- _Given task A_:
Copy the sheet music rows below word for word, from the start of the rows through the line containing "g''8 r8 r8 |", with both ends included. Leave the pictures out of your answer.

- _Text section_:
----------------

A man accused of murdering his former partner's boyfriend denied to gardai that he had "bad intentions" towards the deceased and said he acted in self-defence when he grabbed something sharp and stabbed the man three times.

Nassar Ahmed (42) told gardaí that the deceased Eoin Boylan kept coming at him, but agreed that CCTV footage showed Mr Boylan backing away after Mr Ahmed struck the first blow with the sharp object.


He told gardaí that he couldn't remember what he used to stab Mr Boylan and couldn't remember where he threw it after walking away from the scene.

Mr Ahmed (42), of The Mews, Kilrush Road, Ennis, Co Clare has pleaded not guilty to murder but guilty to the manslaughter of Eoin Boylan (32) at Gordon Drive, Cloughleigh, Ennis, on April 14th, 2020.

Mr Ahmed offered to plead guilty to manslaughter in advance of the trial but the Director of Public Prosecutions (DPP) has refused to accept the plea.

Detective Garda Brendan Rouine on Thursday told prosecution counsel Lorcan Staines SC that he and other gardaí interviewed the accused man at Ennis Garda Station on April 15th, 2020.



He agreed that in the third interview Mr Ahmed told gardaí that he grabbed something and used it to defend himself, adding: "He came into me, I didn't go to him."

He said he couldn't remember what he grabbed and added: "It's not like I meant to kill him. I never meant to touch him, I'm sorry he's dead." He said he had no reason to want to kill Mr Boylan and denied that he had "bad intentions for weeks" prior to the stabbing.

In the fourth and final interview gardaí played CCTV footage of the incident to Mr Ahmed. He agreed that following the first blow with the sharp object Mr Boylan was backing away.

He said he wished it had all been a bad dream and said he felt "very bad" for Mr Boylan, for himself and for "everyone around". He said it could have been avoided "by letting him hit me, but he keep calling me names, calling me piece of shit in front of everyone."


Jo Morris, who lived on Gordon Drive, told prosecution counsel Lorcan Staines SC that following the stabbing she was assisted by others to hold Mr Boylan down at the scene as he kept trying to sit up. He looked very grey in colour, she said.

Stab wound

"I lifted his top and saw one stab wound and when I pulled it up a bit I could see two more stab wounds," she said, adding that there was very little blood.

Serena Maloney, the daughter of the previous witness, testified that she heard people shouting on Gordon Drive. "One man was tall and the other man was wearing a red baseball hat. They were pushing each other and arguing and stuff," she said.

Ms Maloney said the man with the red hat "did something" and that Mr Boylan had bent over in pain and walked into the garden. The witness got into her mum's car and they drove to the top of the road.


"I saw Eoin in pain, my mum got out of the car and tried to do First Aid on him, but she couldn't do anything," she continued.

----------------

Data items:
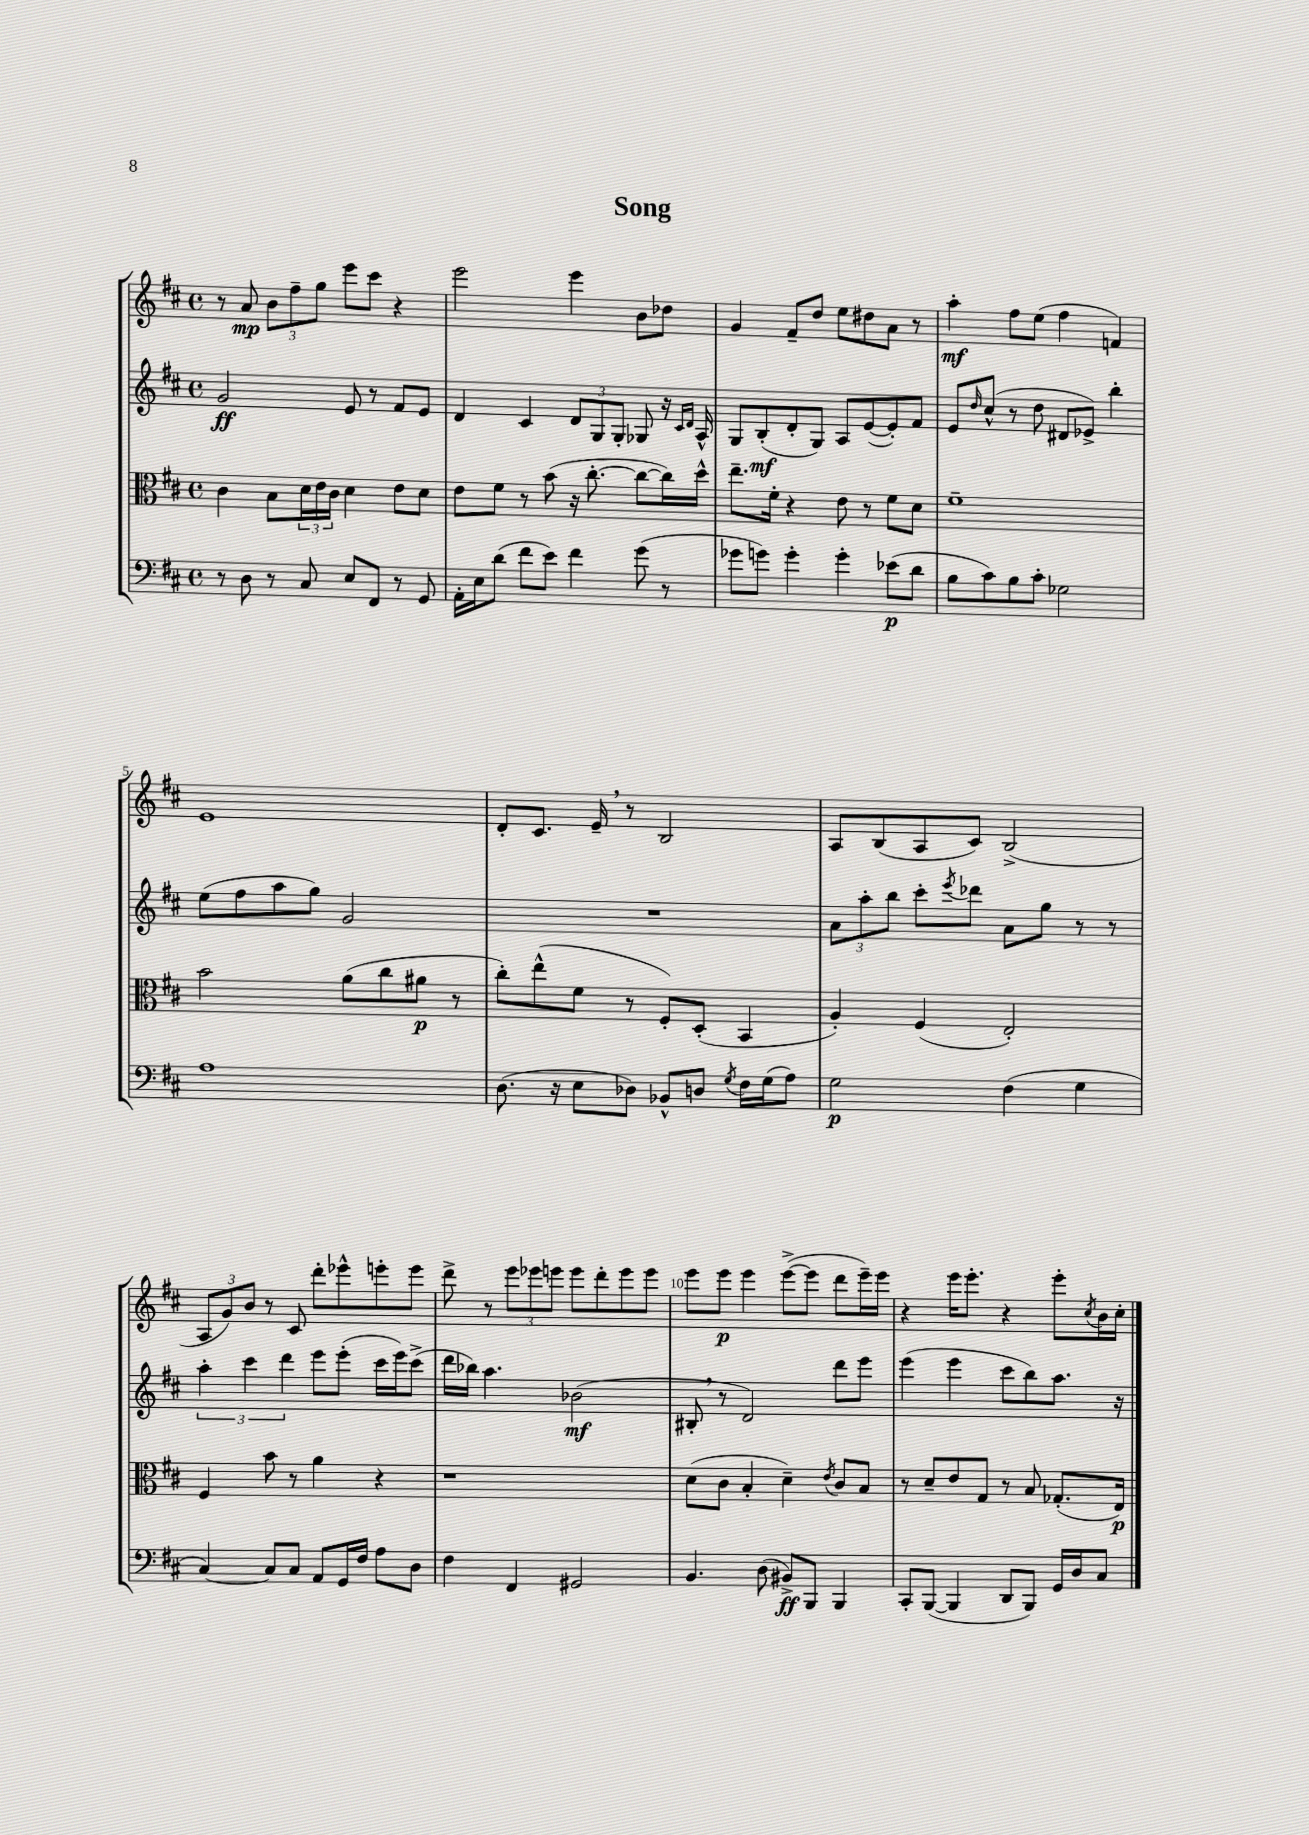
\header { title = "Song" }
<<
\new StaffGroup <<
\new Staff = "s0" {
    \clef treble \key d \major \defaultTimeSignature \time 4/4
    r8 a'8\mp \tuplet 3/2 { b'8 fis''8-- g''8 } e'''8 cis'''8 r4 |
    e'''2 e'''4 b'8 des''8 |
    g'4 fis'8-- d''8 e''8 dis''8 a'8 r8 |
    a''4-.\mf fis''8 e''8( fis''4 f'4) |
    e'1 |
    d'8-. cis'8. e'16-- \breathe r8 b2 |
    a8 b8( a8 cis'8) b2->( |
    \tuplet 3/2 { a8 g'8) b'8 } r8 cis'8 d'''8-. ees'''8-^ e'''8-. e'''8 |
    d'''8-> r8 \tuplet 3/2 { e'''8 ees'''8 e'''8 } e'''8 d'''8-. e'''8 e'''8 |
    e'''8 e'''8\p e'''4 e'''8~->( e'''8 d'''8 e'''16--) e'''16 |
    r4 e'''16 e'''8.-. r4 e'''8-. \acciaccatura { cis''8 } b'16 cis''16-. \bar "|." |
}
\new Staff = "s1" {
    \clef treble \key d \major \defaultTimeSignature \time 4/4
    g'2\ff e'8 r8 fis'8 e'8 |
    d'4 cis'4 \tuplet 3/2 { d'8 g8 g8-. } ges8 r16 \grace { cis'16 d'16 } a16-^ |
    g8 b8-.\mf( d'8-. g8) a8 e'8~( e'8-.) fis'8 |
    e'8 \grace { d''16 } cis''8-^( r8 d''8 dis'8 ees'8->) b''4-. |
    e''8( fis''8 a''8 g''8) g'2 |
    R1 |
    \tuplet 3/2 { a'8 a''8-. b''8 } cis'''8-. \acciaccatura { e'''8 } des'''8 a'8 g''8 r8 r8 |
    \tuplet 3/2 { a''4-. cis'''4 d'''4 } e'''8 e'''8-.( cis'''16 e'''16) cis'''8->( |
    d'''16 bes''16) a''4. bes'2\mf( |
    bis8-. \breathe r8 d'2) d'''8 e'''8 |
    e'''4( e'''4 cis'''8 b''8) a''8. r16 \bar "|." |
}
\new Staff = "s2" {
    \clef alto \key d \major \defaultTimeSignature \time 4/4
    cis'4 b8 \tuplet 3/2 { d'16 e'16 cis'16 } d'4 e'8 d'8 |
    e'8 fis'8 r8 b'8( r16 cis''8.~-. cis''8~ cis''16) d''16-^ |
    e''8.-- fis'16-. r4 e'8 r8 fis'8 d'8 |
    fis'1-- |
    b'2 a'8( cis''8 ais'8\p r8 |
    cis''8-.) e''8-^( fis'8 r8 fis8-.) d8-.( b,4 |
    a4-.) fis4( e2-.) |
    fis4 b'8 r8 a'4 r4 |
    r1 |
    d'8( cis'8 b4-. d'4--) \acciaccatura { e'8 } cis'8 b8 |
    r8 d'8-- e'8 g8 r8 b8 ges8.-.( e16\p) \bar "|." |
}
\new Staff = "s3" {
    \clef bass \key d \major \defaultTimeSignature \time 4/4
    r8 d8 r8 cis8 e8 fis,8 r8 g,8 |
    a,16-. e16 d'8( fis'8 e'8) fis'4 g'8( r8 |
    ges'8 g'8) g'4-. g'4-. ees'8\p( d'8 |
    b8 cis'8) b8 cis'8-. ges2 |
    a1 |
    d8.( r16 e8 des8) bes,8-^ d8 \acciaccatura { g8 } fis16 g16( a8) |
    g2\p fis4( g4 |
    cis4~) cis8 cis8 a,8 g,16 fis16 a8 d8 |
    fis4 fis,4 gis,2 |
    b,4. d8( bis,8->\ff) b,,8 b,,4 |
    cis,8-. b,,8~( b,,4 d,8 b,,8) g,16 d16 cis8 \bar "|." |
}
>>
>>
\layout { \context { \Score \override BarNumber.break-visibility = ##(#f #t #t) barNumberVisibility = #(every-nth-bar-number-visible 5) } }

----------------

- _Given task B_:
Repeat word for word the part of the court report above that opens with the words containing "He told gardaí" and closes with "April 14th, 2020.".

- _Full output A_:
\header { title = "Song" }
<<
\new StaffGroup <<
\new Staff = "s0" {
    \clef treble \key d \major \defaultTimeSignature \time 4/4
    r8 a'8\mp \tuplet 3/2 { b'8 fis''8-- g''8 } e'''8 cis'''8 r4 |
    e'''2 e'''4 b'8 des''8 |
    g'4 fis'8-- d''8 e''8 dis''8 a'8 r8 |
    a''4-.\mf fis''8 e''8( fis''4 f'4) |
    e'1 |
    d'8-. cis'8. e'16-- \breathe r8 b2 |
    a8 b8( a8 cis'8) b2->( |
    \tuplet 3/2 { a8 g'8) b'8 } r8 cis'8 d'''8-. ees'''8-^ e'''8-. e'''8 |
    d'''8-> r8 \tuplet 3/2 { e'''8 ees'''8 e'''8 } e'''8 d'''8-. e'''8 e'''8 |
    e'''8 e'''8\p e'''4 e'''8~->( e'''8 d'''8 e'''16--) e'''16 |
    r4 e'''16 e'''8.-. r4 e'''8-. \acciaccatura { cis''8 } b'16 cis''16-. \bar "|." |
}
\new Staff = "s1" {
    \clef treble \key d \major \defaultTimeSignature \time 4/4
    g'2\ff e'8 r8 fis'8 e'8 |
    d'4 cis'4 \tuplet 3/2 { d'8 g8 g8-. } ges8 r16 \grace { cis'16 d'16 } a16-^ |
    g8 b8-.\mf( d'8-. g8) a8 e'8~( e'8-.) fis'8 |
    e'8 \grace { d''16 } cis''8-^( r8 d''8 dis'8 ees'8->) b''4-. |
    e''8( fis''8 a''8 g''8) g'2 |
    R1 |
    \tuplet 3/2 { a'8 a''8-. b''8 } cis'''8-. \acciaccatura { e'''8 } des'''8 a'8 g''8 r8 r8 |

- _Full output B_:
He told gardaí that he couldn't remember what he used to stab Mr Boylan and couldn't remember where he threw it after walking away from the scene.

Mr Ahmed (42), of The Mews, Kilrush Road, Ennis, Co Clare has pleaded not guilty to murder but guilty to the manslaughter of Eoin Boylan (32) at Gordon Drive, Cloughleigh, Ennis, on April 14th, 2020.